TASK INSTRUCTIONS>
Retype the rows character for character, starting with the first row and ending after the row that contains "30: 30 -> 11".

RECORDS SHOWN>

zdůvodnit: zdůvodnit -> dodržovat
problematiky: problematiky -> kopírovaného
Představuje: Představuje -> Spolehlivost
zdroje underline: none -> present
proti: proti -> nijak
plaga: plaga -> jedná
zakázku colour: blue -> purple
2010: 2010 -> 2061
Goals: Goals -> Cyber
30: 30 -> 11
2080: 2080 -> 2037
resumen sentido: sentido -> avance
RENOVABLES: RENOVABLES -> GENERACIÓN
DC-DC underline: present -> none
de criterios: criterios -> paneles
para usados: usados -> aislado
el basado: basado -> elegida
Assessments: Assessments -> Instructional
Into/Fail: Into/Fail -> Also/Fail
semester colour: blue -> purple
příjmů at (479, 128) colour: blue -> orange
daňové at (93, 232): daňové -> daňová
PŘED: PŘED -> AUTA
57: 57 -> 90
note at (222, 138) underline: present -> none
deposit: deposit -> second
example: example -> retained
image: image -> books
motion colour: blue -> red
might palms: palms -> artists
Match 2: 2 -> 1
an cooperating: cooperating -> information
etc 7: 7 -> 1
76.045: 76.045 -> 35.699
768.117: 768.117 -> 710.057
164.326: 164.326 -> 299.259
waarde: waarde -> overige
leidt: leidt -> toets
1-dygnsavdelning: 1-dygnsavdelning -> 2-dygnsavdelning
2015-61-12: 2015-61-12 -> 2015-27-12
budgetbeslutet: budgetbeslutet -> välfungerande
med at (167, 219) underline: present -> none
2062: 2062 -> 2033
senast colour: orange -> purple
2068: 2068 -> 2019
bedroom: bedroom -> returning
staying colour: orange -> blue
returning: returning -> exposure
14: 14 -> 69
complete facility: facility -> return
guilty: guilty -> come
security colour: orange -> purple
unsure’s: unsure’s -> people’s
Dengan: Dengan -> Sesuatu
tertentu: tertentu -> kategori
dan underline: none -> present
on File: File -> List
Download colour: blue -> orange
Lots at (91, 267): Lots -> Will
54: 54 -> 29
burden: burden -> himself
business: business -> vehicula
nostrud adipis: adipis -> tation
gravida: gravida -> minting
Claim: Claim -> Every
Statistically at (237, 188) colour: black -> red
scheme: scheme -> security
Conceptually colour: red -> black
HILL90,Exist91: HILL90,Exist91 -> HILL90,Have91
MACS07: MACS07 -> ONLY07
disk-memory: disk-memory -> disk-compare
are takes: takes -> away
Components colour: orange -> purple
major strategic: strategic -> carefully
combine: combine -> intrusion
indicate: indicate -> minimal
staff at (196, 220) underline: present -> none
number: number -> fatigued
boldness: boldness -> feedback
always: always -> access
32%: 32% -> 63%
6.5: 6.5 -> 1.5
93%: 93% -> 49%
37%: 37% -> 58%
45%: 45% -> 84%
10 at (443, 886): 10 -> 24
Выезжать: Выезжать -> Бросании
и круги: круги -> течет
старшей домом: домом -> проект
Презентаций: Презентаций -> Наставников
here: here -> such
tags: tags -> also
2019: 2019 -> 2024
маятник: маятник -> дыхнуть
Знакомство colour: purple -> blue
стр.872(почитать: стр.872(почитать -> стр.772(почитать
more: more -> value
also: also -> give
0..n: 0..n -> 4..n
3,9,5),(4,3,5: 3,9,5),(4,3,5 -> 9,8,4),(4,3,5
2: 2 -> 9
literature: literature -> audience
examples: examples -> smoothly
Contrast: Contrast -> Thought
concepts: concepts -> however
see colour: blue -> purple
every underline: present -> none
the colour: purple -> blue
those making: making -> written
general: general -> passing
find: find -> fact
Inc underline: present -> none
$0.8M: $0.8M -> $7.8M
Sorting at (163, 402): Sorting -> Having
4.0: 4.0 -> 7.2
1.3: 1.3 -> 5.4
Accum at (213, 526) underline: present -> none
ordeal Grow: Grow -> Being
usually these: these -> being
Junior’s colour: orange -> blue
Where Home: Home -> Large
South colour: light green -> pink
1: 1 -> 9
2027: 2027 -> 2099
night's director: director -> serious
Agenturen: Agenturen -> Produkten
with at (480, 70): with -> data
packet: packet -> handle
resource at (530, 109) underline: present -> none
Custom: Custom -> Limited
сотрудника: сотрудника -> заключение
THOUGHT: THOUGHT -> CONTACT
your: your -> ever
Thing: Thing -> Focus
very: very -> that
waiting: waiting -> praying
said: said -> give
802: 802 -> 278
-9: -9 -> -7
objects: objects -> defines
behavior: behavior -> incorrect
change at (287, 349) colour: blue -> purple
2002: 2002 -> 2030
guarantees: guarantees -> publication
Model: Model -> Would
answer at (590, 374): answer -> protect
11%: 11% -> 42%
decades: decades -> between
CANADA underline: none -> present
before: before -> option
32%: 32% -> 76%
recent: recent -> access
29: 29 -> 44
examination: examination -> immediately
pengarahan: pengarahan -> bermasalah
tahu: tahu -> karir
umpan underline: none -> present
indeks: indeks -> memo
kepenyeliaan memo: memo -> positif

THE RESULT>
zdůvodnit: zdůvodnit -> dodržovat
problematiky: problematiky -> kopírovaného
Představuje: Představuje -> Spolehlivost
zdroje underline: none -> present
proti: proti -> nijak
plaga: plaga -> jedná
zakázku colour: blue -> purple
2010: 2010 -> 2061
Goals: Goals -> Cyber
30: 30 -> 11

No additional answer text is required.